▶ **What to produce**
Reproduce the text from each of the items below word for word, leaving out the pictures.

*** Study material ***

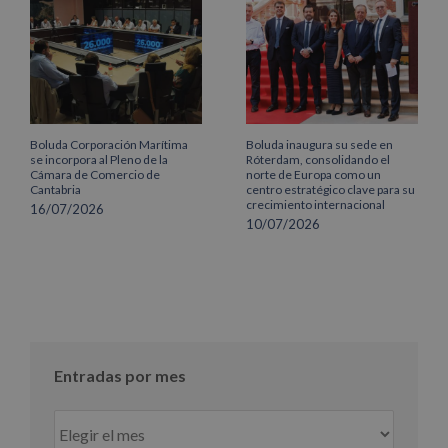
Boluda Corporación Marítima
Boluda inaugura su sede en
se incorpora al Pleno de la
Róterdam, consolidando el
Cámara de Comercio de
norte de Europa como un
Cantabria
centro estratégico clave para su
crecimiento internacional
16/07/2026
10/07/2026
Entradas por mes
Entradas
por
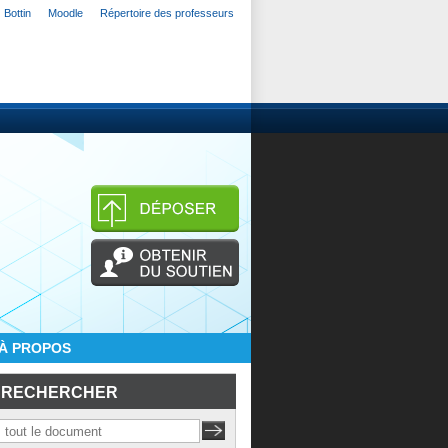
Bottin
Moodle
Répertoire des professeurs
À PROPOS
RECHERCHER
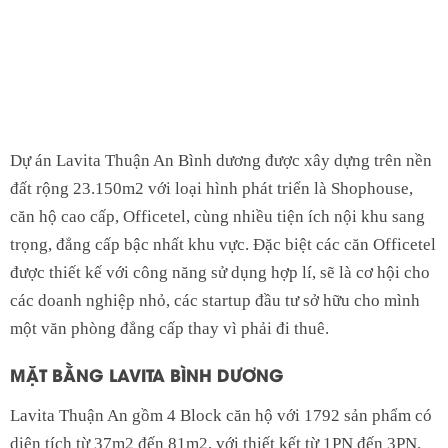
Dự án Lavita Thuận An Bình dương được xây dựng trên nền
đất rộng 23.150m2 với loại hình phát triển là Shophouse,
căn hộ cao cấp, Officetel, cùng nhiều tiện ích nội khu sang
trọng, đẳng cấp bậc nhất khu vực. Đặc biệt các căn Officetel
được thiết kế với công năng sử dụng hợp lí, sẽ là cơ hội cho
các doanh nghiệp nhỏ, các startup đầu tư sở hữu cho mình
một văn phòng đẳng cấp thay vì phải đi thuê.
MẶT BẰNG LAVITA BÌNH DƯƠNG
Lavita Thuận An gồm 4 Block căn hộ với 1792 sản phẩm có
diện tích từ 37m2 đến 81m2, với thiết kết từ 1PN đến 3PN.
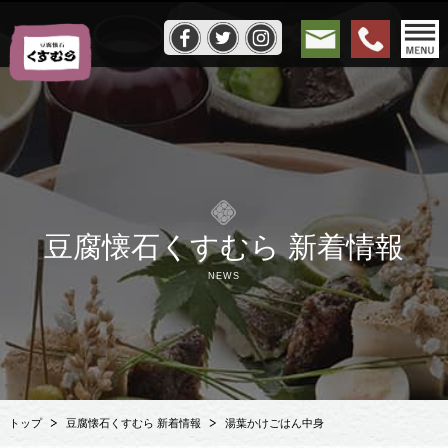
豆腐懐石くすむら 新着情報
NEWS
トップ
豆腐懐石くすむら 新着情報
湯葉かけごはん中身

***

▶ **Reply**
Boluda Corporación Marítima
Boluda inaugura su sede en
se incorpora al Pleno de la
Róterdam, consolidando el
Cámara de Comercio de
norte de Europa como un
Cantabria
centro estratégico clave para su
crecimiento internacional
16/07/2026
10/07/2026
Entradas por mes
Entradas
por
Bottin
Moodle
Répertoire des professeurs
À PROPOS
RECHERCHER
Dự án Lavita Thuận An Bình dương được xây dựng trên nền
đất rộng 23.150m2 với loại hình phát triển là Shophouse,
căn hộ cao cấp, Officetel, cùng nhiều tiện ích nội khu sang
trọng, đẳng cấp bậc nhất khu vực. Đặc biệt các căn Officetel
được thiết kế với công năng sử dụng hợp lí, sẽ là cơ hội cho
các doanh nghiệp nhỏ, các startup đầu tư sở hữu cho mình
một văn phòng đẳng cấp thay vì phải đi thuê.
MẶT BẰNG LAVITA BÌNH DƯƠNG
Lavita Thuận An gồm 4 Block căn hộ với 1792 sản phẩm có
diện tích từ 37m2 đến 81m2, với thiết kết từ 1PN đến 3PN.
豆腐懐石くすむら 新着情報
NEWS
トップ
豆腐懐石くすむら 新着情報
湯葉かけごはん中身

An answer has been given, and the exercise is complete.